Please reproduce the data verbatim, starting at the line that contains "Shokunin Select Dealer" and continuing through the end of the data, including both ends, and omit the pictures from your output.

^^^^

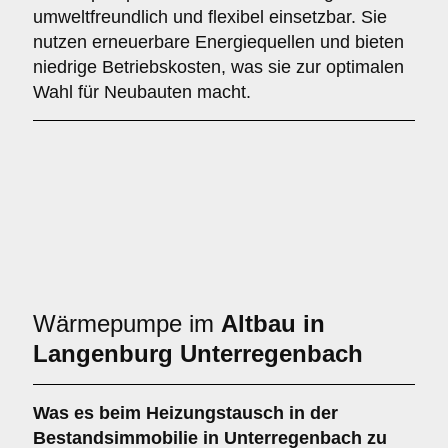
umweltfreundlich und flexibel einsetzbar. Sie
nutzen erneuerbare Energiequellen und bieten
niedrige Betriebskosten, was sie zur optimalen
Wahl für Neubauten macht.
Wärmepumpe im
Altbau in
Langenburg Unterregenbach
Was es beim
Heizungstausch in der
Bestandsimmobilie in Unterregenbach
zu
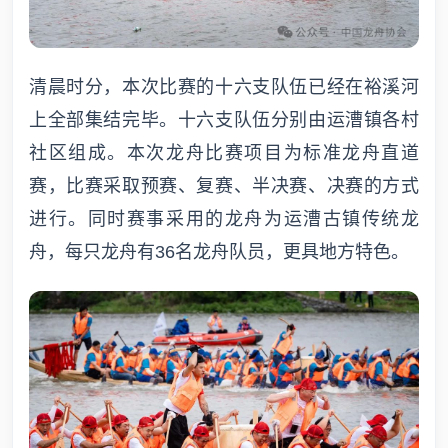
清晨时分，本次比赛的十六支队伍已经在裕溪河
上全部集结完毕。十六支队伍分别由运漕镇各村
社区组成。本次龙舟比赛项目为标准龙舟直道
赛，比赛采取预赛、复赛、半决赛、决赛的方式
进行。同时赛事采用的龙舟为运漕古镇传统龙
舟，每只龙舟有36名龙舟队员，更具地方特色。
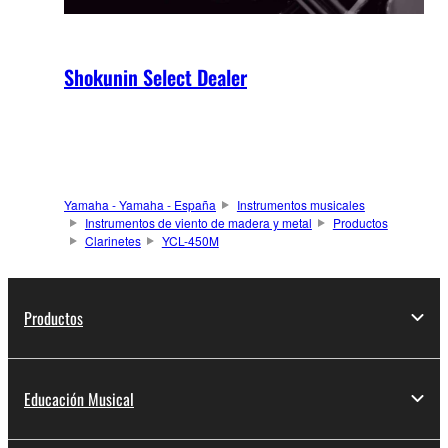
Shokunin Select Dealer
Yamaha - Yamaha - España
Instrumentos musicales
Instrumentos de viento de madera y metal
Productos
Clarinetes
YCL-450M
Productos
Educación Musical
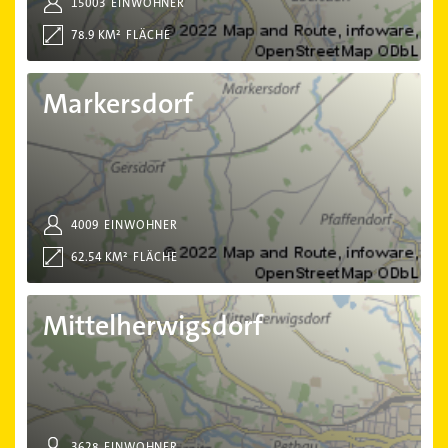
15003
EINWOHNER
78.9 KM²
FLÄCHE
Markersdorf
Markersdorf
4009
EINWOHNER
62.54 KM²
FLÄCHE
Mittelherwigsdorf
Mittelherwigsdorf
3628
EINWOHNER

^^^^

### Expected output
Shokunin Select Dealer
Yamaha - Yamaha - España
Instrumentos musicales
Instrumentos de viento de madera y metal
Productos
Clarinetes
YCL-450M
Productos
Educación Musical
15003
EINWOHNER
78.9 KM²
FLÄCHE
Markersdorf
Markersdorf
4009
EINWOHNER
62.54 KM²
FLÄCHE
Mittelherwigsdorf
Mittelherwigsdorf
3628
EINWOHNER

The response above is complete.